Elenco da elaborare:
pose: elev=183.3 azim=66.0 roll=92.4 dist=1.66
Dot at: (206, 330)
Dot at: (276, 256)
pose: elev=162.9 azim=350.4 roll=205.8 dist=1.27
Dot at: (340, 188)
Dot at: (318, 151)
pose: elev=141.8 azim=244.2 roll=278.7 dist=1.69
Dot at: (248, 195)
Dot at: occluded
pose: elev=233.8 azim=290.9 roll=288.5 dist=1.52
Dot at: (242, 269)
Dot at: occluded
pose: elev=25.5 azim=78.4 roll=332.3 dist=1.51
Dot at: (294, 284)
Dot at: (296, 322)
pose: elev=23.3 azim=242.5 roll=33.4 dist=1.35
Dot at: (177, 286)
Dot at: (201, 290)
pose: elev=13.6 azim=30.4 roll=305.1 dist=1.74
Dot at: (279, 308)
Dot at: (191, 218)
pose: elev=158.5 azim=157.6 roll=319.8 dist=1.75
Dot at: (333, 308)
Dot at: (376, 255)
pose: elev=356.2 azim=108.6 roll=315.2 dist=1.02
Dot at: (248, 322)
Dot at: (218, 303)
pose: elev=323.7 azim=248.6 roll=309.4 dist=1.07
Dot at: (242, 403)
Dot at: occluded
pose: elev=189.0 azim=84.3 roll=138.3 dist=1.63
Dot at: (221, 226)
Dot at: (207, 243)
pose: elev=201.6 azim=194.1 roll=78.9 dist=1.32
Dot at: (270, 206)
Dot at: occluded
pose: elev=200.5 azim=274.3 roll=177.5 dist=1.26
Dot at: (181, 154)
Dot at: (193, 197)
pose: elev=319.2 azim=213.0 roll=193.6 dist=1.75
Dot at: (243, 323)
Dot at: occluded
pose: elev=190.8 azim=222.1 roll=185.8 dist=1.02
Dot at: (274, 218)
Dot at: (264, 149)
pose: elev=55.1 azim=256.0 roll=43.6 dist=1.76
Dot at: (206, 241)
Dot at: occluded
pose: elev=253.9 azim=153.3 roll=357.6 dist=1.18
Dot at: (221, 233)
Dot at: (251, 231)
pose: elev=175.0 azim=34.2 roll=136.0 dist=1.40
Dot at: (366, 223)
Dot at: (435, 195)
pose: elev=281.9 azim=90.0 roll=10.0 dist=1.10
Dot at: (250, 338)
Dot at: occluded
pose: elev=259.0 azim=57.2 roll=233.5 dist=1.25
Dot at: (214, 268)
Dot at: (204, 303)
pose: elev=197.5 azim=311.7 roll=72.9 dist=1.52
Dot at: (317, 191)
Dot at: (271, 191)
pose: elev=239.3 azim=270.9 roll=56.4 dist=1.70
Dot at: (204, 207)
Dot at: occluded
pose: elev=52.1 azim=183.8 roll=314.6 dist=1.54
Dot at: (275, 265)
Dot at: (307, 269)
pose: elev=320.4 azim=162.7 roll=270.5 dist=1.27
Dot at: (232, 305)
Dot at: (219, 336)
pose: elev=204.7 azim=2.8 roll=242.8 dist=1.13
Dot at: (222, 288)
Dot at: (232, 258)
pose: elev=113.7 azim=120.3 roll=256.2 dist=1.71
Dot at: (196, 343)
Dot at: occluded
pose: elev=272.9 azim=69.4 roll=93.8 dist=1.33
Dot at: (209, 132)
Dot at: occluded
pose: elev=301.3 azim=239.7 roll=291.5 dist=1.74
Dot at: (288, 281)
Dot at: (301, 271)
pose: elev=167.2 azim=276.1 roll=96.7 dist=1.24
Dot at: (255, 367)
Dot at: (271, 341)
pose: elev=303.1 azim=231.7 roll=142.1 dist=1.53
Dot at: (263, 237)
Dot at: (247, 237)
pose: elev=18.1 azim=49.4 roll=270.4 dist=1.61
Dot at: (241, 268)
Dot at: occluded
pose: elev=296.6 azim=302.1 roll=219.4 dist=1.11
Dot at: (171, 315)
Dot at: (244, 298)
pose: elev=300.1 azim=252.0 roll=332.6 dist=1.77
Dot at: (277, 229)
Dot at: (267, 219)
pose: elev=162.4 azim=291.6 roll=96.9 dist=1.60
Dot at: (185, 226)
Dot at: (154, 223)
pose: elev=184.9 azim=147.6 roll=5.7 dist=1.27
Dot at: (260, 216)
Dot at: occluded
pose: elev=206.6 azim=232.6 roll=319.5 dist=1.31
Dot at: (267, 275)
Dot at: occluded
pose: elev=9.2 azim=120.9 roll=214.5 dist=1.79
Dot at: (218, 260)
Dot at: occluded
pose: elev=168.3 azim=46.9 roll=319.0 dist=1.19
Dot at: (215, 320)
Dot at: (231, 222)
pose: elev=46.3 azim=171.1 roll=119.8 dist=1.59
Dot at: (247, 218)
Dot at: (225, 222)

Obiettivo: Ricopi fedelmente, senza alcuna modifica, ogni riga dell'elenco riportato sopra.

Soluzione scritta:
pose: elev=183.3 azim=66.0 roll=92.4 dist=1.66
Dot at: (206, 330)
Dot at: (276, 256)
pose: elev=162.9 azim=350.4 roll=205.8 dist=1.27
Dot at: (340, 188)
Dot at: (318, 151)
pose: elev=141.8 azim=244.2 roll=278.7 dist=1.69
Dot at: (248, 195)
Dot at: occluded
pose: elev=233.8 azim=290.9 roll=288.5 dist=1.52
Dot at: (242, 269)
Dot at: occluded
pose: elev=25.5 azim=78.4 roll=332.3 dist=1.51
Dot at: (294, 284)
Dot at: (296, 322)
pose: elev=23.3 azim=242.5 roll=33.4 dist=1.35
Dot at: (177, 286)
Dot at: (201, 290)
pose: elev=13.6 azim=30.4 roll=305.1 dist=1.74
Dot at: (279, 308)
Dot at: (191, 218)
pose: elev=158.5 azim=157.6 roll=319.8 dist=1.75
Dot at: (333, 308)
Dot at: (376, 255)
pose: elev=356.2 azim=108.6 roll=315.2 dist=1.02
Dot at: (248, 322)
Dot at: (218, 303)
pose: elev=323.7 azim=248.6 roll=309.4 dist=1.07
Dot at: (242, 403)
Dot at: occluded
pose: elev=189.0 azim=84.3 roll=138.3 dist=1.63
Dot at: (221, 226)
Dot at: (207, 243)
pose: elev=201.6 azim=194.1 roll=78.9 dist=1.32
Dot at: (270, 206)
Dot at: occluded
pose: elev=200.5 azim=274.3 roll=177.5 dist=1.26
Dot at: (181, 154)
Dot at: (193, 197)
pose: elev=319.2 azim=213.0 roll=193.6 dist=1.75
Dot at: (243, 323)
Dot at: occluded
pose: elev=190.8 azim=222.1 roll=185.8 dist=1.02
Dot at: (274, 218)
Dot at: (264, 149)
pose: elev=55.1 azim=256.0 roll=43.6 dist=1.76
Dot at: (206, 241)
Dot at: occluded
pose: elev=253.9 azim=153.3 roll=357.6 dist=1.18
Dot at: (221, 233)
Dot at: (251, 231)
pose: elev=175.0 azim=34.2 roll=136.0 dist=1.40
Dot at: (366, 223)
Dot at: (435, 195)
pose: elev=281.9 azim=90.0 roll=10.0 dist=1.10
Dot at: (250, 338)
Dot at: occluded
pose: elev=259.0 azim=57.2 roll=233.5 dist=1.25
Dot at: (214, 268)
Dot at: (204, 303)
pose: elev=197.5 azim=311.7 roll=72.9 dist=1.52
Dot at: (317, 191)
Dot at: (271, 191)
pose: elev=239.3 azim=270.9 roll=56.4 dist=1.70
Dot at: (204, 207)
Dot at: occluded
pose: elev=52.1 azim=183.8 roll=314.6 dist=1.54
Dot at: (275, 265)
Dot at: (307, 269)
pose: elev=320.4 azim=162.7 roll=270.5 dist=1.27
Dot at: (232, 305)
Dot at: (219, 336)
pose: elev=204.7 azim=2.8 roll=242.8 dist=1.13
Dot at: (222, 288)
Dot at: (232, 258)
pose: elev=113.7 azim=120.3 roll=256.2 dist=1.71
Dot at: (196, 343)
Dot at: occluded
pose: elev=272.9 azim=69.4 roll=93.8 dist=1.33
Dot at: (209, 132)
Dot at: occluded
pose: elev=301.3 azim=239.7 roll=291.5 dist=1.74
Dot at: (288, 281)
Dot at: (301, 271)
pose: elev=167.2 azim=276.1 roll=96.7 dist=1.24
Dot at: (255, 367)
Dot at: (271, 341)
pose: elev=303.1 azim=231.7 roll=142.1 dist=1.53
Dot at: (263, 237)
Dot at: (247, 237)
pose: elev=18.1 azim=49.4 roll=270.4 dist=1.61
Dot at: (241, 268)
Dot at: occluded
pose: elev=296.6 azim=302.1 roll=219.4 dist=1.11
Dot at: (171, 315)
Dot at: (244, 298)
pose: elev=300.1 azim=252.0 roll=332.6 dist=1.77
Dot at: (277, 229)
Dot at: (267, 219)
pose: elev=162.4 azim=291.6 roll=96.9 dist=1.60
Dot at: (185, 226)
Dot at: (154, 223)
pose: elev=184.9 azim=147.6 roll=5.7 dist=1.27
Dot at: (260, 216)
Dot at: occluded
pose: elev=206.6 azim=232.6 roll=319.5 dist=1.31
Dot at: (267, 275)
Dot at: occluded
pose: elev=9.2 azim=120.9 roll=214.5 dist=1.79
Dot at: (218, 260)
Dot at: occluded
pose: elev=168.3 azim=46.9 roll=319.0 dist=1.19
Dot at: (215, 320)
Dot at: (231, 222)
pose: elev=46.3 azim=171.1 roll=119.8 dist=1.59
Dot at: (247, 218)
Dot at: (225, 222)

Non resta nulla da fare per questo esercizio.